[Your task]: Please output the post about inconsistent MKL results on a KVM virtual machine word for word, starting at the words "Although this was" and stopping after the words "pinpoint the problem.".

[Text excerpt]:
# # # # # # #
Hi
We had a problem with inconsistent results across some of our grid nodes, which I thought was worth sharing. After investigation we pinned this down to two different OS configurations returning different results:
- Baremetal windows 2008
- Virtual windows 2008 running in KVM on RHEL
Both of the machines are identical in terms of hardware (Xeon E7-4870), which supports SSE4.1/2. At the time we were using MKL v11.1.2.
We use MKL’s CNR mode to force SIMD to use only SSE3 instructions, thus achieving numerical consistency across a range of hardware. What we discovered was that on the VM, the call to MKL_CBWR_Get_Auto_Branch was returning SSE3, and as a result we were not calling ::MKL_CBWR_Set(SSE3). Subsequently calculations on that machine were actually using SSE4 instructions, and this turned out to be the source of the numerical differences we were seeing.
The only numerical differences we saw between SSE3/SSE4 emanated from BLAS, although this may be circumstantial.
Although this was easily fixed (by always calling ::MKL_CBWR_Set(SSE3) regardless of what MKL_CBWR_Get_Auto_Branch returns) it took a great deal of investigation to pinpoint the problem.
Whether this issue stems from KVM rather than MKL itself I simply do not know, but thought it was worth sharing.
Thanks,
# # # # # # #
[Collected data]:
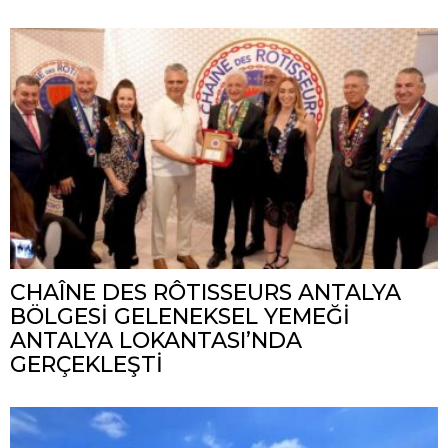
CHAÎNE DES RÔTISSEURS ANTALYA
BÖLGESİ GELENEKSEL YEMEĞİ
ANTALYA LOKANTASI’NDA
GERÇEKLEŞTİ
# # # # # # #
[Answer below]:
Although this was easily fixed (by always calling ::MKL_CBWR_Set(SSE3) regardless of what MKL_CBWR_Get_Auto_Branch returns) it took a great deal of investigation to pinpoint the problem.